There are certain people who are not allowed to lean, since it is not considered proper to lean in front of specific people.  A student who is in his Rebbe's presence, even if this is not his primary teacher, should not lean (Shulchan Aruch 472:5), since he should have an awe of his Rebbe, comparable to awe of heaven (Mishneh Berurah 472:15).  The same halachah applies if one is in the presence of a great Talmud Chacham even if he is not his Rebbe.  If the Rebbe verbalizes that he is forgoing his own honor, than the student is required to lean (Shulchan Aruch 472:5).  A son is required to lean in front of his father, even if his father is his primary teacher (Shulchan Aruch 472:5), since one's father most probably will forgo his honor (Mishneh Berurah 472:14).  The same applies for a son in the presence of his mother (Dirshu MB quoting Harav Y.S. Eliyashuv, zt"l).  An avel (mourner) is required to lean (Mishneh Berurah 472:13).

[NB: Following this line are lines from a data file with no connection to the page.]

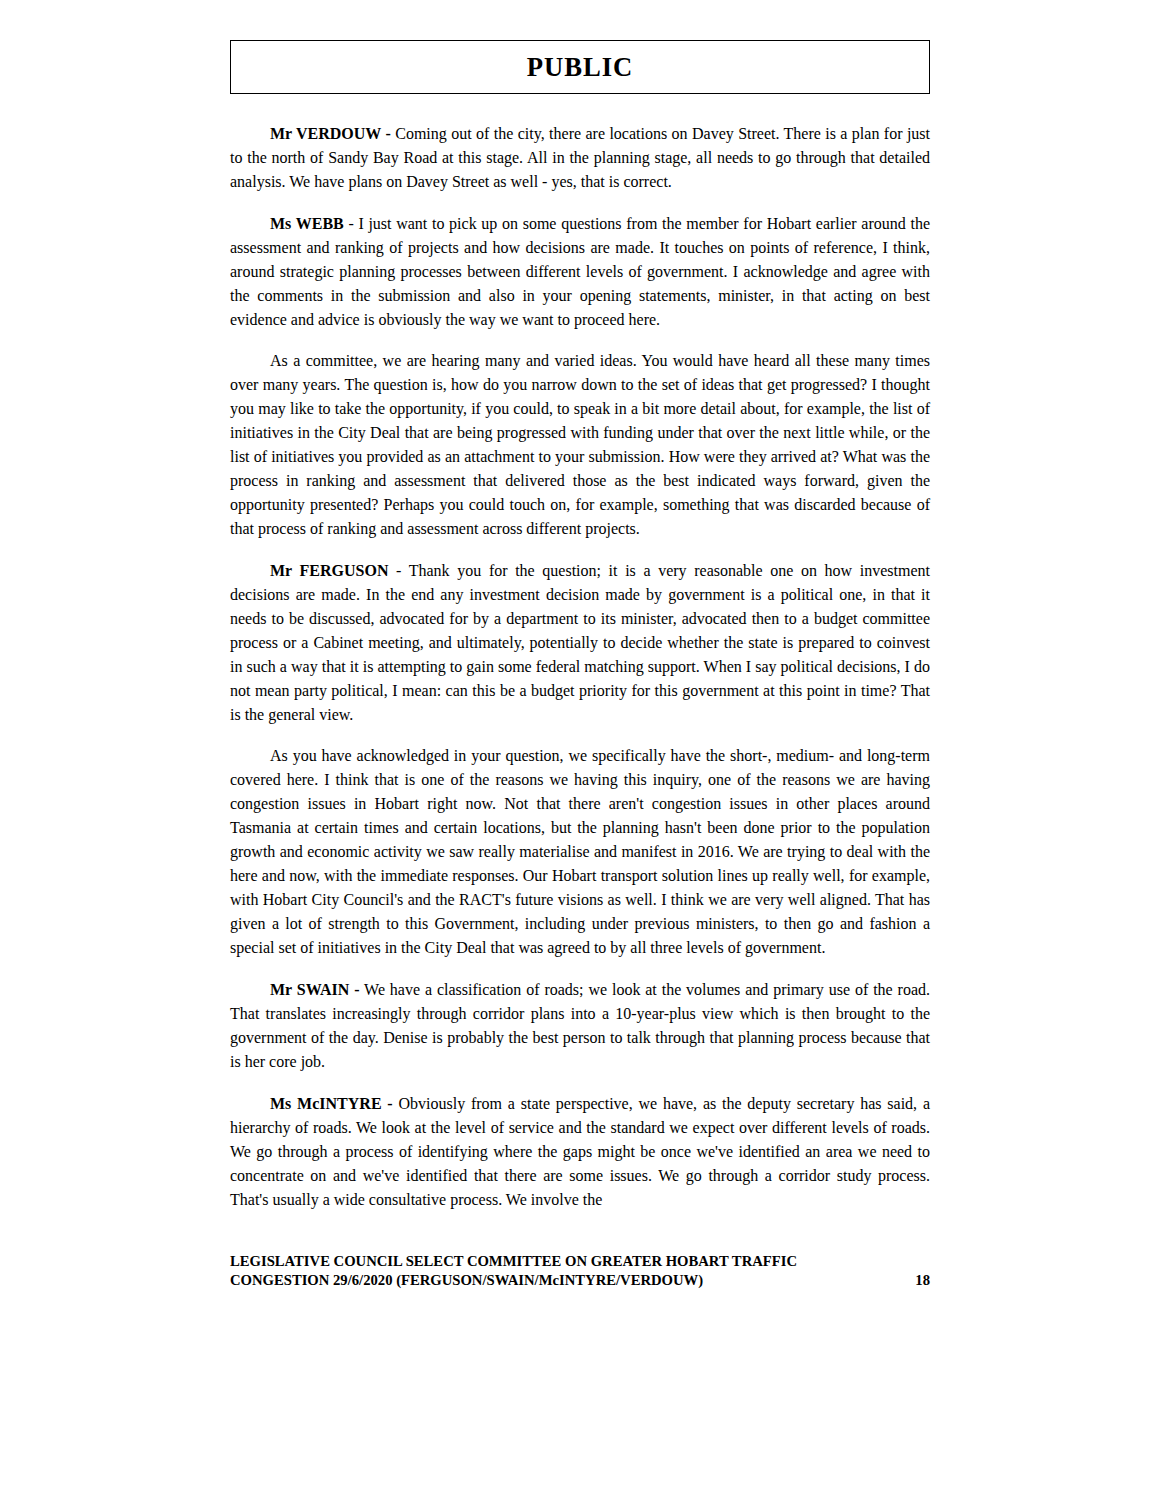PUBLIC
Mr VERDOUW - Coming out of the city, there are locations on Davey Street. There is a plan for just to the north of Sandy Bay Road at this stage. All in the planning stage, all needs to go through that detailed analysis. We have plans on Davey Street as well - yes, that is correct.
Ms WEBB - I just want to pick up on some questions from the member for Hobart earlier around the assessment and ranking of projects and how decisions are made. It touches on points of reference, I think, around strategic planning processes between different levels of government. I acknowledge and agree with the comments in the submission and also in your opening statements, minister, in that acting on best evidence and advice is obviously the way we want to proceed here.
As a committee, we are hearing many and varied ideas. You would have heard all these many times over many years. The question is, how do you narrow down to the set of ideas that get progressed? I thought you may like to take the opportunity, if you could, to speak in a bit more detail about, for example, the list of initiatives in the City Deal that are being progressed with funding under that over the next little while, or the list of initiatives you provided as an attachment to your submission. How were they arrived at? What was the process in ranking and assessment that delivered those as the best indicated ways forward, given the opportunity presented? Perhaps you could touch on, for example, something that was discarded because of that process of ranking and assessment across different projects.
Mr FERGUSON - Thank you for the question; it is a very reasonable one on how investment decisions are made. In the end any investment decision made by government is a political one, in that it needs to be discussed, advocated for by a department to its minister, advocated then to a budget committee process or a Cabinet meeting, and ultimately, potentially to decide whether the state is prepared to coinvest in such a way that it is attempting to gain some federal matching support. When I say political decisions, I do not mean party political, I mean: can this be a budget priority for this government at this point in time? That is the general view.
As you have acknowledged in your question, we specifically have the short-, medium- and long-term covered here. I think that is one of the reasons we having this inquiry, one of the reasons we are having congestion issues in Hobart right now. Not that there aren't congestion issues in other places around Tasmania at certain times and certain locations, but the planning hasn't been done prior to the population growth and economic activity we saw really materialise and manifest in 2016. We are trying to deal with the here and now, with the immediate responses. Our Hobart transport solution lines up really well, for example, with Hobart City Council's and the RACT's future visions as well. I think we are very well aligned. That has given a lot of strength to this Government, including under previous ministers, to then go and fashion a special set of initiatives in the City Deal that was agreed to by all three levels of government.
Mr SWAIN - We have a classification of roads; we look at the volumes and primary use of the road. That translates increasingly through corridor plans into a 10-year-plus view which is then brought to the government of the day. Denise is probably the best person to talk through that planning process because that is her core job.
Ms McINTYRE - Obviously from a state perspective, we have, as the deputy secretary has said, a hierarchy of roads. We look at the level of service and the standard we expect over different levels of roads. We go through a process of identifying where the gaps might be once we've identified an area we need to concentrate on and we've identified that there are some issues. We go through a corridor study process. That's usually a wide consultative process. We involve the
LEGISLATIVE COUNCIL SELECT COMMITTEE ON GREATER HOBART TRAFFIC
CONGESTION 29/6/2020 (FERGUSON/SWAIN/McINTYRE/VERDOUW)18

To be considered leaning, one needs to lean both his head and body towards his left side, on a pillow or bed (Mishneh Berurah 472:7).  If one does not have any pillows he should lean on what he is sitting on [e.g. a chair or bench].  A person should not lean on his right side (Shulchan Aruch 472:3), either because it is not considered cheirus to lean on your stronger side or out of concern that the food will go down the trachea and not the esophagus (Mishneh Berurah 472:10).  A left-handed person must also lean on his left (Rama 472:3).  

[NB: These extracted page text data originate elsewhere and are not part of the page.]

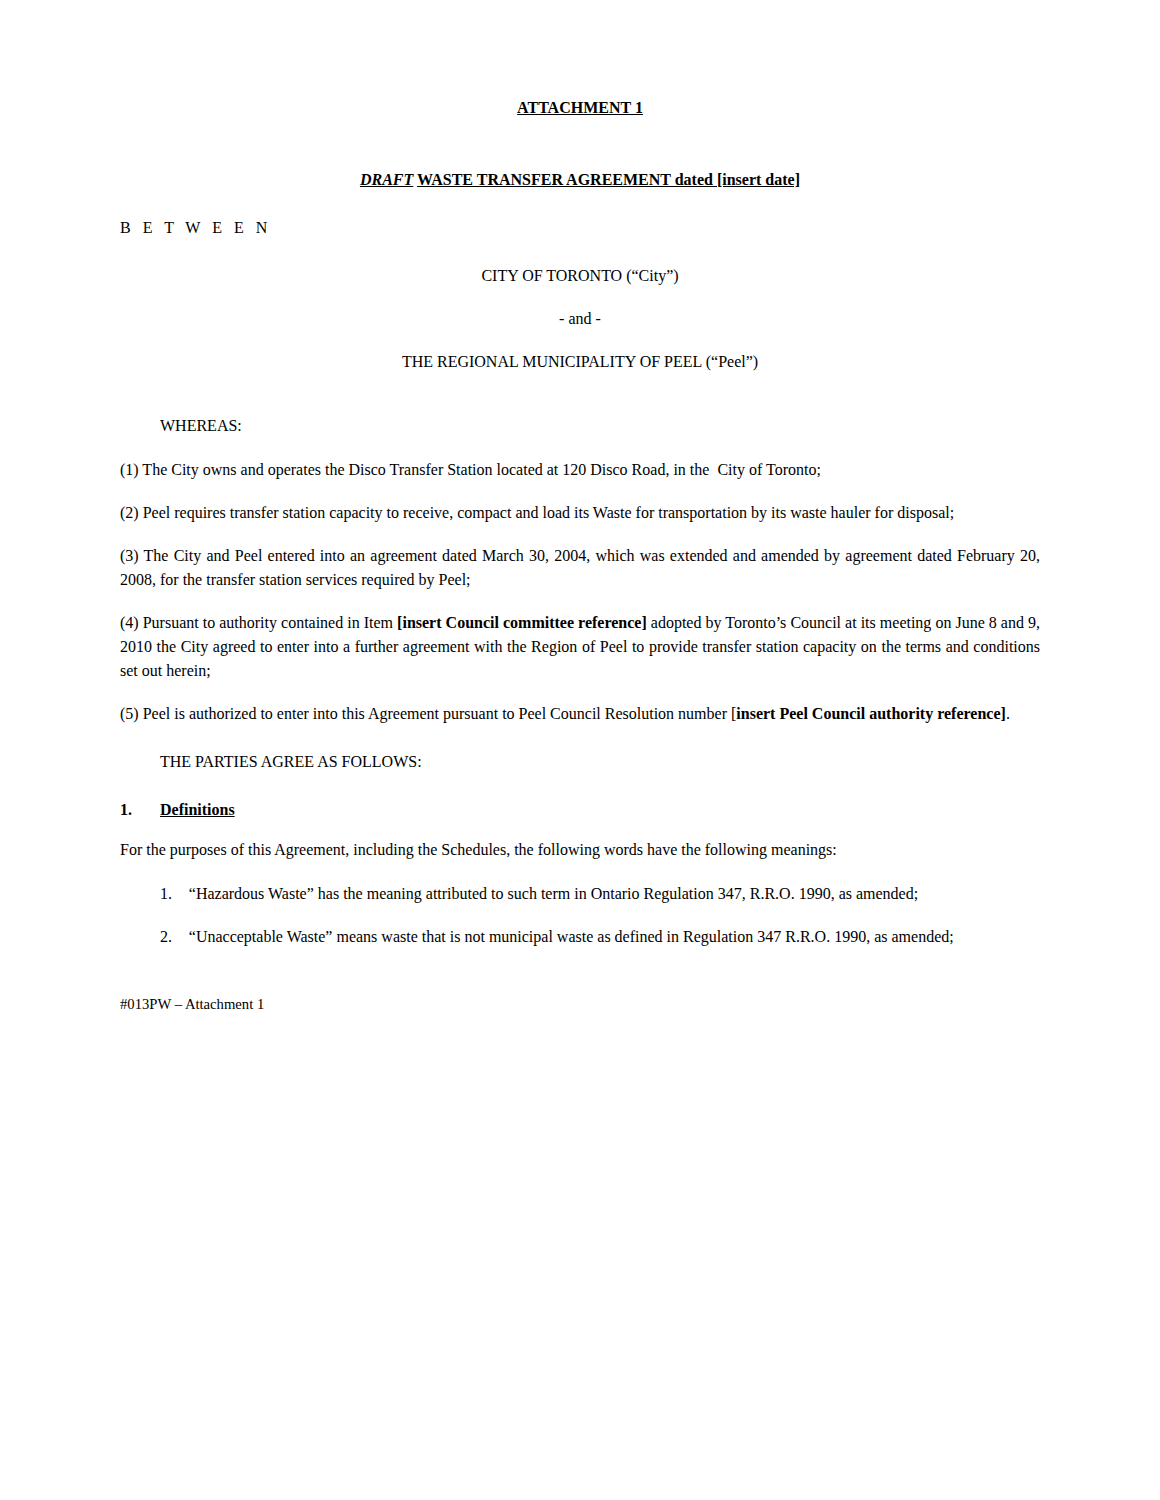ATTACHMENT 1
DRAFT WASTE TRANSFER AGREEMENT dated [insert date]
B E T W E E N
CITY OF TORONTO (“City”)
- and -
THE REGIONAL MUNICIPALITY OF PEEL (“Peel”)
WHEREAS:
(1) The City owns and operates the Disco Transfer Station located at 120 Disco Road, in the City of Toronto;
(2) Peel requires transfer station capacity to receive, compact and load its Waste for transportation by its waste hauler for disposal;
(3) The City and Peel entered into an agreement dated March 30, 2004, which was extended and amended by agreement dated February 20, 2008, for the transfer station services required by Peel;
(4) Pursuant to authority contained in Item [insert Council committee reference] adopted by Toronto’s Council at its meeting on June 8 and 9, 2010 the City agreed to enter into a further agreement with the Region of Peel to provide transfer station capacity on the terms and conditions set out herein;
(5) Peel is authorized to enter into this Agreement pursuant to Peel Council Resolution number [insert Peel Council authority reference].
THE PARTIES AGREE AS FOLLOWS:
1. Definitions
For the purposes of this Agreement, including the Schedules, the following words have the following meanings:
“Hazardous Waste” has the meaning attributed to such term in Ontario Regulation 347, R.R.O. 1990, as amended;
“Unacceptable Waste” means waste that is not municipal waste as defined in Regulation 347 R.R.O. 1990, as amended;
#013PW – Attachment 1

One is required to lean while drinking the daled kosos (Shulchan Aruch 475:7) eating motzai matzah, korech (Shulchan Aruch 475:1) and the Afikomen (Shulchan Aruch 477:1).  There is a machlokes whether one needs to lean by karpas.  Most Poskim hold that one does not (Kaf Hachaim 473:114).  One is not required to lean while eating maror (Shulchan Aruch 475:1), since it is a remembrance of the slavery in Egypt (Mishneh Berurah 475:14).  If one wants to lean while eating maror, he may (Mishneh Berurah 475:14).

If one did not lean while drinking the second cup of daled kosos, he should drink another cup, without making the brachah.  If it happened on the third or fourth cup, one should not drink again (Rama 472:7).  Regarding the first cup [Kiddush], if one had in mind before drinking the first cup to drink wine in between the first and second cups, he should drink the cup again.  If not, he should not (Mishneh Berurah 472:21).  If one did not lean when eating matzah, he must eat one kzayis (Mishneh Berurah 472:22) of matzah again without a brachah (Shulchan Aruch & Rama 472:7).  It suffices to eat the smaller shiur for kzayis [the amount for mitzvos mederabban since he fulfilled his mitzvah me'deoraisa] (Koveitz Halachos 21:22).

If one did not lean by korech, he does not need to eat again (Koveitz Halachos 21:23 quoting Pri Chadash).  If one did not lean while eating the Afikomen, according to many Poskim, he does not need to eat again (Aruch Hashulchan 477:4).  The opinion of the Mishneh Berurah is unclear (see 472:22 & 477:4).